## [Text zum Untersuchen]
+ + +

Seit Montag verhandelt das Landgericht gegen vier junge Männer wegen versuchter schwerer Brandstiftung. Zwei von ihnen sollen versucht haben, am 10. Januar 2015 die Max-Brauer-Schule anzuzünden. Alle gemeinsam sollen in der folgenden Nacht das Verlagsgebäude der „Hamburger Morgenpost“ an der Griegstraße in Bahrenfeld mit Brandsätzen und Gullydeckeln angegriffen haben.
Archiv der "Mopo" brannte aus
Während die Molotow-Cocktails beim Anschlag auf die Schule, wo sich auch die Hausmeister-Wohnung befand, selbst erloschen und kaum Schaden anrichteten, brannte das im Keller untergebrachte Archiv der „Mopo“ zu einem guten Teil aus. Nur das schnelle Einschreiten der Feuerwehr verhinderte Schlimmeres.
Die Staatsanwaltschaft wirft den Angeklagten vor, sie hätten aus Verärgerung darüber gehandelt, dass im ersten Fall Schüler Mohammed-Karikaturen in der Max-Brauer-Schule aufgehängt hatten und im zweiten Fall die „Mopo“ unter der Schlagzeile „So viel Freiheit muss sein“ Mohammed-Karikaturen der Satire-Zeitschrift „Charlie Hebdo“ veröffentlicht hatte. Wenige Tage zuvor hatten zwei Gefolgsleute des Terror-Netzwerks al-Qaida elf Mitarbeiter von „ Charlie Hebdo“ in Paris ermordet.
Die Polizei hörte die Angeklagten ab
Um die Angeklagten zu überführen, wandte die Polizei eine List an: Einige von ihnen wurden zu einem Vernehmungstermin ins Polizeipräsidium geladen. Im Warteraum unterhielten sie sich, wurden dabei aber auf richterlichen Beschluss hin abgehört. Dabei kam offenbar auch zur Sprache, dass der Ärger über die Mohammed-Karikaturen durchaus eine Rolle spielte.
„Da hat man schon den Eindruck, dass es über das hinausgeht, was hier gesagt wurde“, sagte die Vorsitzende Richterin mit Blick auf die Abhörprotokolle. Zumal von vollumfänglichen Geständnissen am Montag keine Rede sein kann.
Keiner will den Brand gelegt haben
Keiner der Angeklagten will selbst Hand an einen Molotow-Cocktail oder ein anderes Geschoss gelegt haben, niemand ein religiöser Fanatiker sein. In einer Erklärung, verlesen von seinem Verteidiger, berichtet Emre K., wie er in der Nacht zum 10. Januar 2015 nach einem Trinkgelage mit seinen Freunden zur Max-Brauer-Schule aufbrach. Zuvor hätten sie Wodka-Flaschen zu Molotow-Cocktails umgebaut. Er sei mitgekommen, weil er „nicht als Feigling“ dastehen wollte. Am Tag darauf hätten sich alle Beteiligten erneut getroffen. Man sei „sauer gewesen, dass es nicht geklappt hat“.

+ + +

## [Entnommenes Material]
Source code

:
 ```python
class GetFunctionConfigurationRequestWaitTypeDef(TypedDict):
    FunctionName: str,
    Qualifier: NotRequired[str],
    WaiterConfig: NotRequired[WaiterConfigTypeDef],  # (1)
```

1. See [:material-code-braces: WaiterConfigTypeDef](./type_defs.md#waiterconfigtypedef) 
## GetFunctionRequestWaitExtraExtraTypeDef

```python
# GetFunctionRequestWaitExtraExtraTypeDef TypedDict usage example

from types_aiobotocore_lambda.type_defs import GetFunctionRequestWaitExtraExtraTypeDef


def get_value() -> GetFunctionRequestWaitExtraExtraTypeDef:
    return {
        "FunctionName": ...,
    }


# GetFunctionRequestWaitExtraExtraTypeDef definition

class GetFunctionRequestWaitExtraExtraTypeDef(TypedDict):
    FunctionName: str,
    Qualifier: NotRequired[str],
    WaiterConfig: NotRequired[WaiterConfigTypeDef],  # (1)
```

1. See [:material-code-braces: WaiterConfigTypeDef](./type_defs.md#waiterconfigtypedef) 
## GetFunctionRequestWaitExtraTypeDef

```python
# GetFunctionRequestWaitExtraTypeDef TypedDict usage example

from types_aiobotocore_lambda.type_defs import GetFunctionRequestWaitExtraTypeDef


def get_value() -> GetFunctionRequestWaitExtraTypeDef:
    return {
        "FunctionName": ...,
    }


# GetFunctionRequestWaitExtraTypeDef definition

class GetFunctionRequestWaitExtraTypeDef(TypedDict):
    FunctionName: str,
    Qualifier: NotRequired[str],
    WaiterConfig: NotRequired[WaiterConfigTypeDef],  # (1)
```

+ + +

## [Was zu tun ist]
Schreib den Bericht über den Brandstiftungsprozess nach seinem letzten Satz weiter. Die Einträge sind eigenes Material und gehören nicht zum Bericht über den Brandstiftungsprozess.

## [Die Lösung]
Da sei auch der Begriff „Mopo“ gefallen. „Damit konnte ich erst gar nichts anfangen“, so Emre K. Auch in dieser Nacht habe er die Täter begleitet. Brandsätze will er allerdings nicht geworfen haben. Dass der Angriff etwas mit den Karikaturen zu tun haben könnte, sei ihm nicht bewusst gewesen. Die satirischen Bilder vom Propheten Mohammed seien ihm „ziemlich egal“ gewesen, sagt auch der Angeklagte Burak A.
In der Nähe des Verlagsgebäudes habe er in der Nacht zum 11. Januar die späteren Brandstifter getroffen. „Sie hatten vor, die ,Mopo’ zu attackieren, daran wollte ich mich nicht beteiligen.“ Jedoch habe er sich bereit erklärt, ihre Handys einzusammeln, um sie vor einer Funkortung durch die Polizei zu schützen. „Das tut mir heute unendlich leid.“
Ein Chat mit dem Dschihadisten
Der Mitangeklagte Malcolm R. macht aus seinem tiefen Glauben indes keinen Hehl. Er sei als Jugendlicher vom Christentum zum Islam konvertiert. Von den gedruckten Karikaturen sei er zwar „nicht begeistert“ gewesen. Von Gewalt aber halte er nichts, er sei „liberal und für die Meinungsfreiheit“. Es sei richtig, dass er mit dem Hamburger IS-Schergen Bilal auch über einen Anschlag auf die „Mopo“ gechattet habe. „Das war aber nicht ernst gemeint, ich hielt das für Dumme-Jungs-Gespräche“, so Malcolm R.
In der Tatnacht sei auch ihm das Handy abgenommen worden. Er sei dann aber nach Hause gegangen. Der vierte im Bunde, Mustafa S., will sich zu den Vorwürfen am kommenden Prozesstag in zwei Wochen äußern. Weil alle Angeklagten zur Tatzeit Heranwachsende waren, könnten sie noch nach Jugendrecht bestraft werden. Ihnen drohen bis zu zehn Jahre Haft.